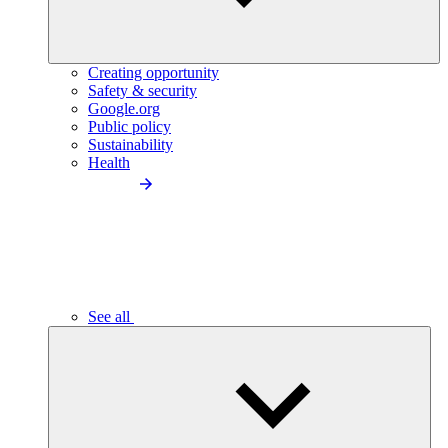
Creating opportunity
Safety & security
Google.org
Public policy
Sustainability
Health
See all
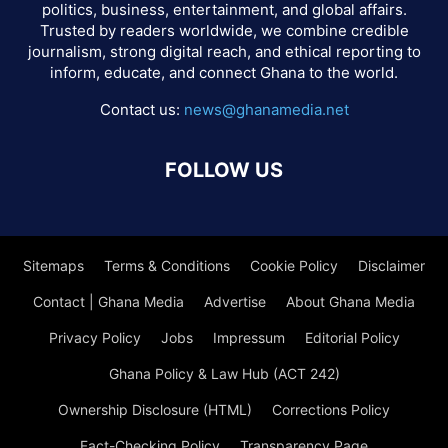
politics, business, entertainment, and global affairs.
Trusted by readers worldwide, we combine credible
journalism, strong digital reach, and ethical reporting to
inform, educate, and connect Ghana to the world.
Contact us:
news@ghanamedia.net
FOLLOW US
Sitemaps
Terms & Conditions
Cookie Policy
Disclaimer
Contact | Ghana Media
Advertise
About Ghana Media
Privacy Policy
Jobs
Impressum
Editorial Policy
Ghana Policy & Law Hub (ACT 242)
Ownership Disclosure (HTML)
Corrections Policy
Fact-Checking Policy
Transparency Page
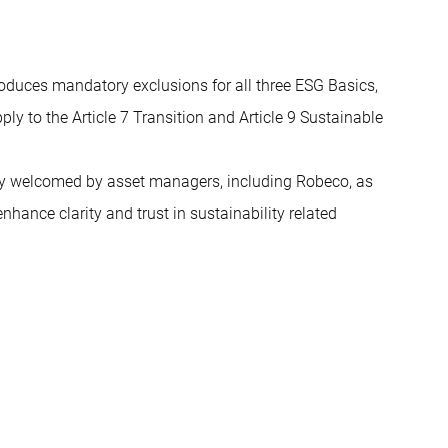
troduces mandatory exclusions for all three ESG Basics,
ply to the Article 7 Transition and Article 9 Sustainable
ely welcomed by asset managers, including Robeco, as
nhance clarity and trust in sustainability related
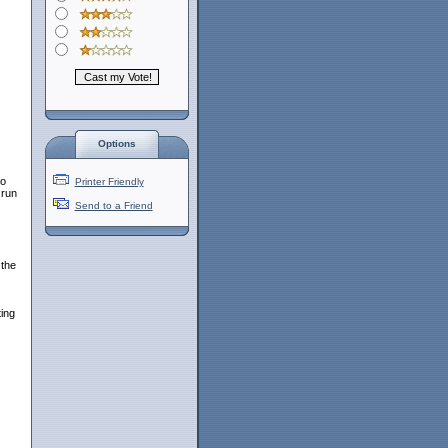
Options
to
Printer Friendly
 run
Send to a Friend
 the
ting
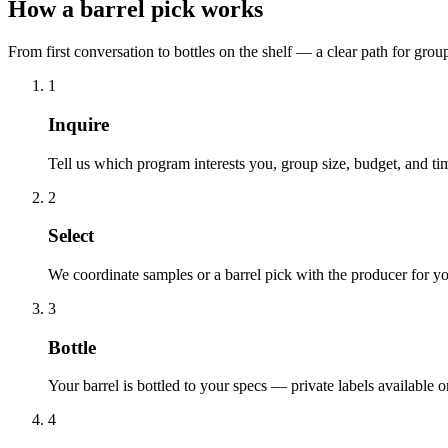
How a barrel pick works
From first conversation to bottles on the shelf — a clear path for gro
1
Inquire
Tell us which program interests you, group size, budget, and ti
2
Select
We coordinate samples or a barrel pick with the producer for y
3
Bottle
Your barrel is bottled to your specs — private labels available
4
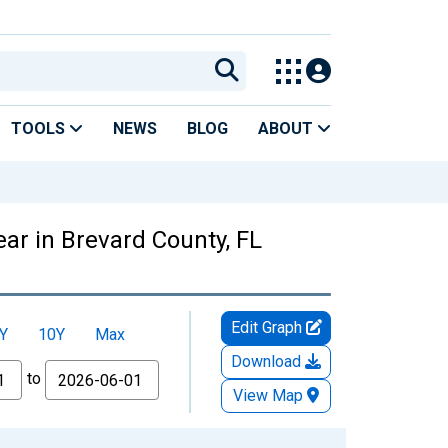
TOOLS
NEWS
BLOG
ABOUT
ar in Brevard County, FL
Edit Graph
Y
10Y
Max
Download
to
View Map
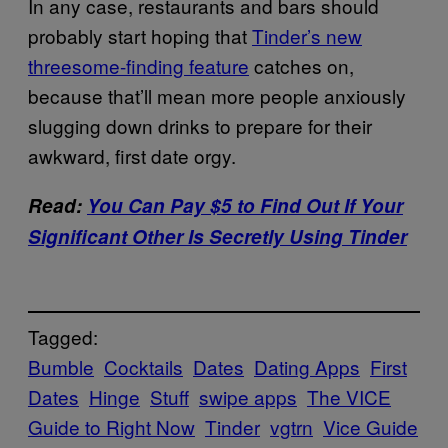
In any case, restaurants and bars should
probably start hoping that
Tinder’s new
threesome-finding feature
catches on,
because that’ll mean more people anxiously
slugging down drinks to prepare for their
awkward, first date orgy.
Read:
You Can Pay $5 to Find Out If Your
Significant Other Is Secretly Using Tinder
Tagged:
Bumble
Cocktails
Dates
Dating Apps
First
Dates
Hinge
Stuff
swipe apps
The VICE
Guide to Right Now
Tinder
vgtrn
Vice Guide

* **The task**
Rewrite all of the lines above, swapping "Send to a Friend" for "Share by Email" and keeping every other line as it is. Omit the pictures from your answer.

* **Output below**
Creating opportunity
Safety & security
Google.org
Public policy
Sustainability
Health
See all
politics, business, entertainment, and global affairs.
Trusted by readers worldwide, we combine credible
journalism, strong digital reach, and ethical reporting to
inform, educate, and connect Ghana to the world.
Contact us:
news@ghanamedia.net
FOLLOW US
Sitemaps
Terms & Conditions
Cookie Policy
Disclaimer
Contact | Ghana Media
Advertise
About Ghana Media
Privacy Policy
Jobs
Impressum
Editorial Policy
Ghana Policy & Law Hub (ACT 242)
Ownership Disclosure (HTML)
Corrections Policy
Fact-Checking Policy
Transparency Page
troduces mandatory exclusions for all three ESG Basics,
ply to the Article 7 Transition and Article 9 Sustainable
ely welcomed by asset managers, including Robeco, as
nhance clarity and trust in sustainability related
Options
to
Printer Friendly
 run
Share by Email
 the
ting
How a barrel pick works
From first conversation to bottles on the shelf — a clear path for gro
1
Inquire
Tell us which program interests you, group size, budget, and ti
2
Select
We coordinate samples or a barrel pick with the producer for y
3
Bottle
Your barrel is bottled to your specs — private labels available
4
TOOLS
NEWS
BLOG
ABOUT
ar in Brevard County, FL
Edit Graph
Y
10Y
Max
Download
to
View Map
In any case, restaurants and bars should
probably start hoping that
Tinder’s new
threesome-finding feature
catches on,
because that’ll mean more people anxiously
slugging down drinks to prepare for their
awkward, first date orgy.
Read:
You Can Pay $5 to Find Out If Your
Significant Other Is Secretly Using Tinder
Tagged:
Bumble
Cocktails
Dates
Dating Apps
First
Dates
Hinge
Stuff
swipe apps
The VICE
Guide to Right Now
Tinder
vgtrn
Vice Guide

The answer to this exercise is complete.